This topic covers structural analysis of spacecraft hardware – from full spacecraft to subsystems and components. This includes processes used to simulate or otherwise estimate response to vibration, shock, static acceleration, and acoustic environments. The responses of structural elements and the components that they enclose and support (e.g. electronics, optics, sensors) are analyzed to ensure satisfactory margins against mechanical failure. Failure can be caused by material yield, fracture, or displacement beyond operational limits.
Resources under this topic area are primarily references that provide analysis formulas and methods, software tools for finite element analysis (FEA), and standards that provide engineering factors and environmental parameters.
When developing an FEA workflow, make sure to experiment with simplified models to understand the influence of various modeling options/parameters and to verify that the tool is behaving as expected. CAD embedded FEA software tools like SolidWorks Simulation provide streamlined workflows and enable quick design iteration. However, their “black box” interfaces can lead to significant modeling errors. Use documentation, vendor engineering support, and the testing mentioned above to ensure that your process produces accurate results.
FEA shock simulation is notoriously lacking in accuracy. Conservative modeling based on non-FEA analyses (using a spreadsheet or custom software tool) is a good alternative. Steinberg’s book provides the formulas for this type of analysis on electronics. However, consider the assumptions used in these non-FEA analyses that preclude their use on circuit boards with complex geometries and/or mechanical interfaces.
Exhaustive, traditional structural analysis is expensive and time consuming. In many cases, limited analyses can be completed before flight hardware design and used to impose design guidelines. Using these guidelines will allow for significantly reduced structural analysis on the completed design.
Torque-tension factors for the smaller fasteners used widely in small satellites do not match standard values. This can have a significant effect on fastener stress margins and optimal preload torques. Refer to the article from Hemminger Et al. for empirically derived torque-tension factors for your combinations of fastener/mating thread material and lubrication (if applicable).
This website provides in-depth tutorials and software tools for structural analysis. This includes sections ... on vibration response spectrum, damping, shock and shock response spectrum, random vibration, and many other topics relevant to the structural analysis of space hardware. This is a good place to go to improve your understanding of the fundamental principles and assumptions behind structural analysis methods. Some content can be accessed without a subscription, but a subscription is required for full access.
This conference article presents the methods and results of testing to determine the torque-tension relationship ... for various fasteners. Results are presented for various fastener materials, female thread materials, and lubricants. The results for small fasteners are significantly different than standard values and can be valuable to accurate stress/gapping analysis and preload torque assignment for smallsat hardware.
Section A.3.2 provides guidance on the attenuation of the shock response spectrum (SRS) with distance ... from the source (i.e. system-level interface) and with the interfaces between the source and the subassembly or component being analyzed.

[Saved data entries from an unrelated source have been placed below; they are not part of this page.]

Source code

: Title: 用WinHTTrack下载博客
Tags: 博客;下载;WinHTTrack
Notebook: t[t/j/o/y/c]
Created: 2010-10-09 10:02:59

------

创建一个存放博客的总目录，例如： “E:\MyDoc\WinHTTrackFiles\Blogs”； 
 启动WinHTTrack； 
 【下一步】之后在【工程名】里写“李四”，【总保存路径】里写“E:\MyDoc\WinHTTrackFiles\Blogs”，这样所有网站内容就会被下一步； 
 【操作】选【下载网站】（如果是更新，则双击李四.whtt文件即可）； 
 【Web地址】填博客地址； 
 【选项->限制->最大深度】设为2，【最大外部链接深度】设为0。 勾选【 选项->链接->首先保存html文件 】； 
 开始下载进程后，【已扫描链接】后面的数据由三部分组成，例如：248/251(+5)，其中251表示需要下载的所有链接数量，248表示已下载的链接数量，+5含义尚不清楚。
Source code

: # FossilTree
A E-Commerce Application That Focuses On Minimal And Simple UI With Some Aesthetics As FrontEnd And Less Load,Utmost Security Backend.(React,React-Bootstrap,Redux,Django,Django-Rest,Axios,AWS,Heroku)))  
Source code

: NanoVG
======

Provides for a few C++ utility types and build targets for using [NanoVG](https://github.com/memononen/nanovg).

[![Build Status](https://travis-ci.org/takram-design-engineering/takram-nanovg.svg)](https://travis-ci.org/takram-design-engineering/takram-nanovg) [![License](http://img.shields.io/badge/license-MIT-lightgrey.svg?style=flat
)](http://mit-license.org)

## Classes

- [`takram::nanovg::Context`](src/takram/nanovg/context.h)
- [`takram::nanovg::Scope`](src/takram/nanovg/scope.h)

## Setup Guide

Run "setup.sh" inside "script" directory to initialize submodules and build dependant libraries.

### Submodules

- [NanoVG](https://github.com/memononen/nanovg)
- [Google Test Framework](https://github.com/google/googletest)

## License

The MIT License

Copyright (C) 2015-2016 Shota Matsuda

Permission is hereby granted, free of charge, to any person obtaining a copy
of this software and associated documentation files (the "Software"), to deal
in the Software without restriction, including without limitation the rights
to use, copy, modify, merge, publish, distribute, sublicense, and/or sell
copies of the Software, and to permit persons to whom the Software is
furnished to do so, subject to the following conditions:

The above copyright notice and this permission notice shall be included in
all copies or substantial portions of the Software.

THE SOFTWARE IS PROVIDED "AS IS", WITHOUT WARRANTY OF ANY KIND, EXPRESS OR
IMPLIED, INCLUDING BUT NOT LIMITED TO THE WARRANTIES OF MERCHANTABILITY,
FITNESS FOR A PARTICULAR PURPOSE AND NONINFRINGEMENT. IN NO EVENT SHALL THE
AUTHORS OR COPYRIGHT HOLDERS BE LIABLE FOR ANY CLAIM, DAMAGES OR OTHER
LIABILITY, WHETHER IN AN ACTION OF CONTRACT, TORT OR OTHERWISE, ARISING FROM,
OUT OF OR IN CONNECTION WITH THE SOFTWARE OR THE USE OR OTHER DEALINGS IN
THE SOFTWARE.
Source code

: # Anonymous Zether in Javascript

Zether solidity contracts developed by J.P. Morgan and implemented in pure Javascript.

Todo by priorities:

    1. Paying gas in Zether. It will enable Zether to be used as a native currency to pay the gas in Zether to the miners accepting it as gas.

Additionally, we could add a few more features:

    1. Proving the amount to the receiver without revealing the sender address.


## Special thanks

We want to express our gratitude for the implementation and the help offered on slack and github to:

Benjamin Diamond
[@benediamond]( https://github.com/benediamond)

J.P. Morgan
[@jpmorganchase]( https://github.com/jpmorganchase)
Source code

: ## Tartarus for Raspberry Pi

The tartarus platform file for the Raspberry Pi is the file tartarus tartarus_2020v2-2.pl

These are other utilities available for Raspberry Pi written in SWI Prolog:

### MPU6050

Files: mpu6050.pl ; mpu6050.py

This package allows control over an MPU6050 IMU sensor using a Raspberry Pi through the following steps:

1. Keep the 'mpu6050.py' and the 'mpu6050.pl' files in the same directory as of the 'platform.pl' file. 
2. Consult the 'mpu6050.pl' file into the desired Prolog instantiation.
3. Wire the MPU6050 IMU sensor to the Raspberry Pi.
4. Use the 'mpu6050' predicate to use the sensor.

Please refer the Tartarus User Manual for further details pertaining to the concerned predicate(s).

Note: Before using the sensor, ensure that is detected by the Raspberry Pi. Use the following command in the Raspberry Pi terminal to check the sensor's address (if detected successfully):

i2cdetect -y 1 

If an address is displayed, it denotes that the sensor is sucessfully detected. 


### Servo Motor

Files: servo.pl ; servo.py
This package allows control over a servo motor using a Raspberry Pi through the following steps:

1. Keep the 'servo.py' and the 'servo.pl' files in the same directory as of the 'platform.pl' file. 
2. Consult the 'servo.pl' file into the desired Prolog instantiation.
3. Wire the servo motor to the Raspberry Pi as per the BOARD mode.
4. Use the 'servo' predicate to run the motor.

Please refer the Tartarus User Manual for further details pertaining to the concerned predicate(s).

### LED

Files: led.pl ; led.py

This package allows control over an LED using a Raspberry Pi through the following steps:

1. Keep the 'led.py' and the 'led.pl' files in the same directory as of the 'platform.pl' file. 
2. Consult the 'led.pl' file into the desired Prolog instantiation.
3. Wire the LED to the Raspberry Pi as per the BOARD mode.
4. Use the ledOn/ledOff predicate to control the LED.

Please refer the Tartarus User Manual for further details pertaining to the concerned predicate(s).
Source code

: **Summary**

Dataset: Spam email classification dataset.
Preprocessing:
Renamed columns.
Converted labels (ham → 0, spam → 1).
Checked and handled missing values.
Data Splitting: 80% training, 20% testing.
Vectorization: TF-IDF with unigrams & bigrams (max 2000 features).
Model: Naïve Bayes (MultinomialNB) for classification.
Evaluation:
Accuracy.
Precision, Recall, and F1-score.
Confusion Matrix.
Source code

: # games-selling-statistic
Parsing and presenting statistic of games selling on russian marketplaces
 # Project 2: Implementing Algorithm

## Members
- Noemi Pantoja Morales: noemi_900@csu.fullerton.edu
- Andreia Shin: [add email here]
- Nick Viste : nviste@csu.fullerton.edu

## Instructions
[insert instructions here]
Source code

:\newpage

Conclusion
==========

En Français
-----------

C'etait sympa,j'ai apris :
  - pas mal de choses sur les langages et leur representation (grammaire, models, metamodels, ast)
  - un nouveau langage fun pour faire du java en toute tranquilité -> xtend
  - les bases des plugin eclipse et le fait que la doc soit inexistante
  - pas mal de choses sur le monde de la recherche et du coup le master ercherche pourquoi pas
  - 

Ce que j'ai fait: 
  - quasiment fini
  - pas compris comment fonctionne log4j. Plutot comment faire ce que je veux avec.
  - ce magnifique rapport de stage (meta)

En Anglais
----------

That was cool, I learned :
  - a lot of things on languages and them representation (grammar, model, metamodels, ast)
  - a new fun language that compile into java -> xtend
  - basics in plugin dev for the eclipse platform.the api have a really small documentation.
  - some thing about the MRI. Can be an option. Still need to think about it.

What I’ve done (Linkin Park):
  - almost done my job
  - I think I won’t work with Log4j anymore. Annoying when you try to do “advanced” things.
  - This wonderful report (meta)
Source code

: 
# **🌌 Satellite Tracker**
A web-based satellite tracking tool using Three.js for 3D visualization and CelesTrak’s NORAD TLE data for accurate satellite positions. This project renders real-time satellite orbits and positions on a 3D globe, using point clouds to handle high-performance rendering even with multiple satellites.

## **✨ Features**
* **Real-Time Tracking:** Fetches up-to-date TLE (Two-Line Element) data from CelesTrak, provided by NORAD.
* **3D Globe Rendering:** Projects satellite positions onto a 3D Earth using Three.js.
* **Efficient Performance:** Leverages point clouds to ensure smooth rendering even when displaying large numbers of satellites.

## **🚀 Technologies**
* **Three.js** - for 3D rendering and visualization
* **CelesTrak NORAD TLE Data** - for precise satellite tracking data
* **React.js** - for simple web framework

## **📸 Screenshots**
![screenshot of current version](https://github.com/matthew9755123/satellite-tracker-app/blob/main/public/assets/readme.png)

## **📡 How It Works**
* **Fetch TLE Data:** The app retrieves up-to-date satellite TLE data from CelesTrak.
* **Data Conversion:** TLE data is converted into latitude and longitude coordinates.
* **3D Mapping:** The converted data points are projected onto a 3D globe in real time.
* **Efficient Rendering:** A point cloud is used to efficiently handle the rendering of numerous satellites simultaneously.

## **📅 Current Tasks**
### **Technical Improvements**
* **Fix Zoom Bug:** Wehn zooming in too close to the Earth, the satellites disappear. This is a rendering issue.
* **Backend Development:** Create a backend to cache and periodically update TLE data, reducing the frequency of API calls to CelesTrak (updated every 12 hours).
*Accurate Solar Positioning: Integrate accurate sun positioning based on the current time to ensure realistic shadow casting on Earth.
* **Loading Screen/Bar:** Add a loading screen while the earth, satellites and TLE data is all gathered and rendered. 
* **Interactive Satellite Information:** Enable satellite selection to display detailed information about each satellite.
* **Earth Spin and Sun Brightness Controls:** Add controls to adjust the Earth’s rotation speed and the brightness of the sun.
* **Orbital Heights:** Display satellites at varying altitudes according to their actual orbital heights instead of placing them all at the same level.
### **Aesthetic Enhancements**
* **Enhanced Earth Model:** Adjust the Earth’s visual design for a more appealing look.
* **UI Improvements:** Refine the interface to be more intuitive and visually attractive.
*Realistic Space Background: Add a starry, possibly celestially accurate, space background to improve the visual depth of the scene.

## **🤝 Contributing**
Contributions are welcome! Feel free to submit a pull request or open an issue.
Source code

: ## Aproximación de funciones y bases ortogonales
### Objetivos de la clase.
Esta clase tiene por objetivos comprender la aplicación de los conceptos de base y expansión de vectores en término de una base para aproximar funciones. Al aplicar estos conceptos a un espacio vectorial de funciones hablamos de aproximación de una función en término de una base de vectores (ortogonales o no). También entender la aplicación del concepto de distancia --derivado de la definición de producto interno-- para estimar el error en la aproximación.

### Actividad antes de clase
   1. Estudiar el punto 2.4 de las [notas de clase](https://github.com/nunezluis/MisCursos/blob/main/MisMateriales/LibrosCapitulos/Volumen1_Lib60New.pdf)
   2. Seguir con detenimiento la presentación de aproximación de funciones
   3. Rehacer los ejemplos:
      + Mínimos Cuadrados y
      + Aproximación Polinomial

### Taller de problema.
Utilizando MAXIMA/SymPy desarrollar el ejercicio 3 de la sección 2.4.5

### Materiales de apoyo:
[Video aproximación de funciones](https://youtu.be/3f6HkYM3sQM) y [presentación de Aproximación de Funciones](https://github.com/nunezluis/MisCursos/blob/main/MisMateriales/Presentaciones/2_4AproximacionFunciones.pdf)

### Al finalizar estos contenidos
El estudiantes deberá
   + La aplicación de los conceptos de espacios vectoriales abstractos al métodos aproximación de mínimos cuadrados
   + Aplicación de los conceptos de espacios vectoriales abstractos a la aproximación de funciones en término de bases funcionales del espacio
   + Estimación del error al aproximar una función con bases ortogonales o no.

Section 4 provides the formulas and process for estimating fatigue damage in solder joints for surface ... mount electronic components. This can be used to produce a spreadsheet or software tool to determine fatigue damage ratio (i.e. percent of the way to 50% probability of failure) for solder joints due to thermal cycling.
Section 6 provides formulas and logic for the analysis of threaded fasteners to ensure satisfactory tension, ... shear, and bending margins. This information can be used to produce a spreadsheet or software tool to determine design margins, size fasteners, and set preload torques.
SolidWorks Simulation is a suite of FEA tools integrated with the SolidWorks computer aided design (CAD) ... tools. This software can be used to complete all the most common structural analyses for smallsats and their components (e.g. modal, random vibration, shock response spectrum, sine, static, fatigue). SolidWorks Simulation can also be used to carry out static and transient thermal analyses. Its integration with a powerful CAD tool streamlines design iteration. However, it is not appropriate for solution of some complex (e.g. high strain-rate) models and its simplified interfaces and workflows mean that some effort is required to fully understand the settings and avoid FEA modeling errors.
This is a stand-alone FEA tool that can be used to complete all the most common structural analyses for ... smallsats and their components (e.g. modal, random vibration, shock response spectrum, sine, static, fatigue) along with less common, more complex analyses like acoustic analysis. Nastran can also be used to carry out static and transient thermal analyses. A stand-alone program like Nastran generally requires more experience to understand and use than a CAD-enabled FEA software tool (e.g. SolidWorks Simulation); however, it has more capabilities and provides a more detailed level of direct control and reporting of modeling parameters.
This book provides practical methods for the design and analysis of electronics to survive severe shock ... and vibration environments. The formulas and processes presented here can be used to develop spreadsheets or simple software tools to analyze fatigue damage in component solder joints due to shock and random vibration. Steinberg’s vibration and shock analysis methods are typically restricted to rectangular circuit boards supported at the edges. Non-FEA analysis techniques in this text can often be combined with board-level results from FEA tools to provide EEE component-level reliability metrics.
This masters thesis covers the structural analysis of a smallsat. It includes background on random vibration ... and shock and how to model a structure's response to these environments. An example structural analysis for a university 3U CubeSat is presented in detail. It is a useful case-study and example report for smallsat structural analysis engineers.
This page in the NASA Public Lessons Learned System describes the importance of establishing a "mandatory ... closed-loop system for detailed, independent, and timely technical reviews of all analyses performed in support of the reliability/design process." These reviews are important for detecting design defects.